**読む文章**:
今後の日本企業は、新しい価値を創出するために、「個人の力」にフォーカスした「21世紀の人材戦略」を知り、「ヒト本位の経営」を実践していくことがこれまで以上に重要となる。
ボーダレス化が進展する21世紀において、企業が利益を出し続けるには「世界最適化」がキーワードとなる。世界最適化とは、世界で最も良質・安価な材料を調達し、世界で最もスキルがあり、コストの安いところで生産し、世界で最も高く売れるマーケットで販売するという仕組みを指す。この仕組みの中で最適解を導くには、柔軟な人材のマネジメントがキーとなる。
そこで、経営者は経営戦略と人材戦略のマッチングを担う必要がある。まずは今後の会社のあるべき姿や自社のコアスキルを考え、その戦略を実現するうえで必要な人材像やスペックを決める。ここを人事部に任せっきりではいけない。ポイントは、社員全員を入れ替えるくらいにゼロベースで考え、自社のスペックに合った人を国内外から発掘していくことだ。
さらには、トップダウンの人事によって、尖った人材に活躍の場を早く与えながら、それ以外の人の妬みを生まないようなシステムを築くことが求められる。
21世紀に求められるのは、世界の市場で戦える「グローバル人材」、0から1の発想ができ、人とは違った行動ができる「イノベーター」、そして自ら方向性を示していける「リーダー(経営者)」の3つである。
企業の中でも、将来のリーダーを発掘するうえでお手本となるのがGEである。GEではCEOのジェフリー・イメルトが200人の将来のリーダー候補生と一対一で食事をし、じっくり話をするという。こうして各人の特徴を、「この人は立て直しに強そう」などと自分の頭のデータベースに蓄積し、最後には5名くらいに候補を絞りこんでいく。この事例から、リーダーの選定にトップが相当な時間を使わなければならないことがわかる。
現在世界のトップ人材を最も多く輩出しているのはインドである。フォーチュン誌が発表する全米上位500社のうち300社以上に、インド人が副社長以上のポストで在職しているという。中でも突出した理系エリート輩出校として知られているのが、インド工科大学(IIT)だ。世界の大手IT企業から高額オファーが学生に殺到し、成績上位層の初任給は2000万円程度にまで及ぶ。
日本企業で唯一そのIITの学生を採用できたのは、シスメックスという神戸の医療機器メーカーである。

**取り組む内容**: 人材戦略についての文章から、「そこで、経営者は経営戦略と人」を含む言葉で始まり「内外から発掘していくことだ。」で終わる部分を、「人事部」を「総務部」に変えて書き直してください。

**手元の情報**:

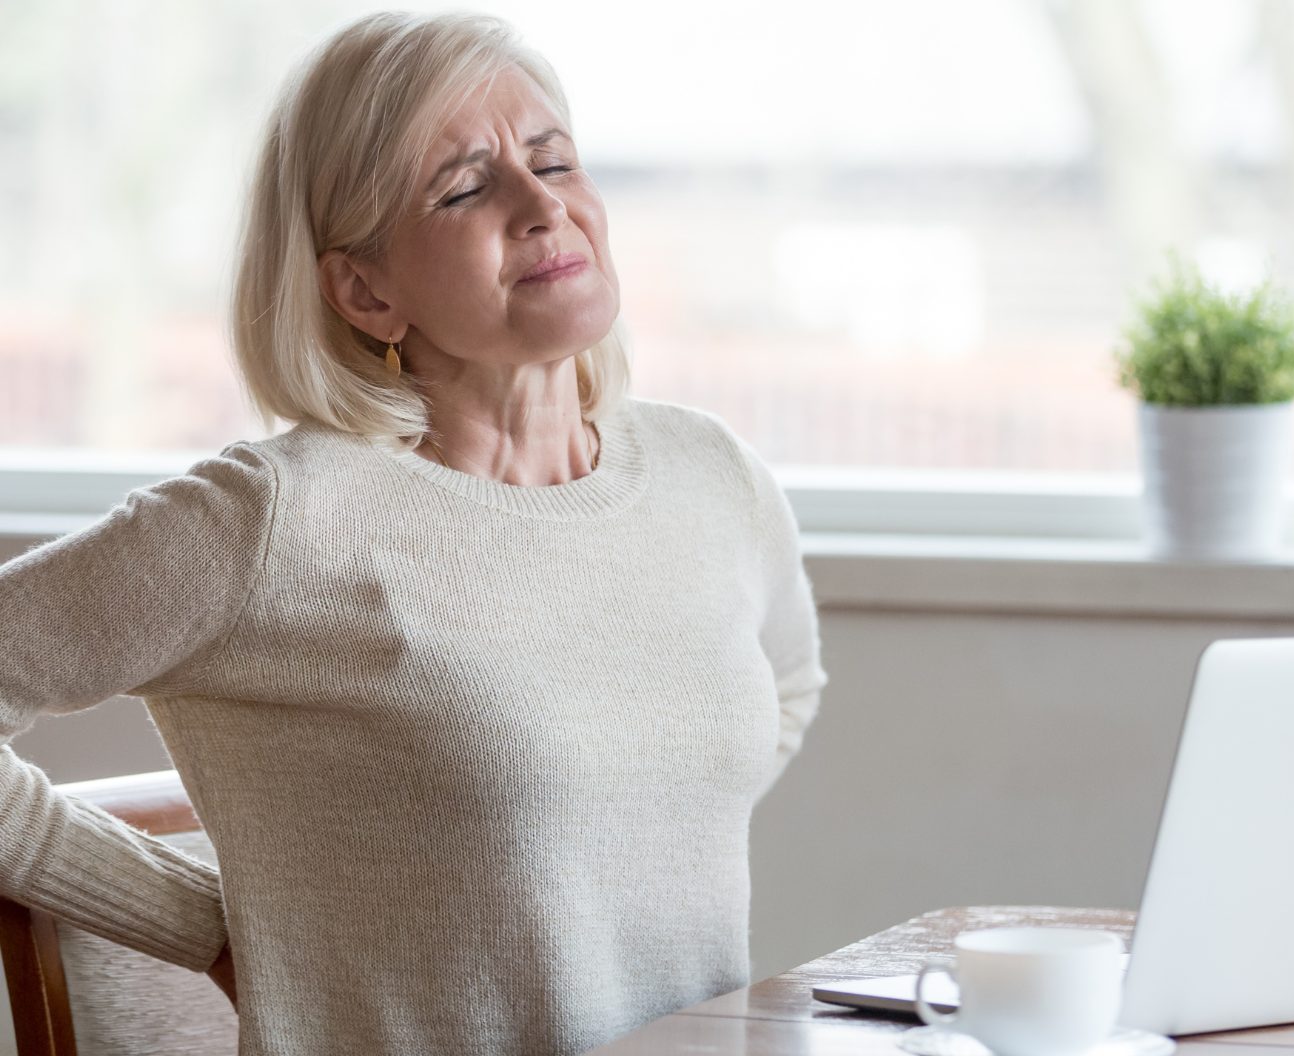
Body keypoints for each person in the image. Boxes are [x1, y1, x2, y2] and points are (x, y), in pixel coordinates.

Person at [0, 10, 827, 1056]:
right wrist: (200, 918)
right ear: (364, 288)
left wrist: (623, 806)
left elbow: (785, 685)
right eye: (467, 186)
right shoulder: (278, 520)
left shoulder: (711, 475)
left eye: (553, 159)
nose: (543, 208)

**この問題の答え**:
そこで、経営者は経営戦略と人材戦略のマッチングを担う必要がある。まずは今後の会社のあるべき姿や自社のコアスキルを考え、その戦略を実現するうえで必要な人材像やスペックを決める。ここを総務部に任せっきりではいけない。ポイントは、社員全員を入れ替えるくらいにゼロベースで考え、自社のスペックに合った人を国内外から発掘していくことだ。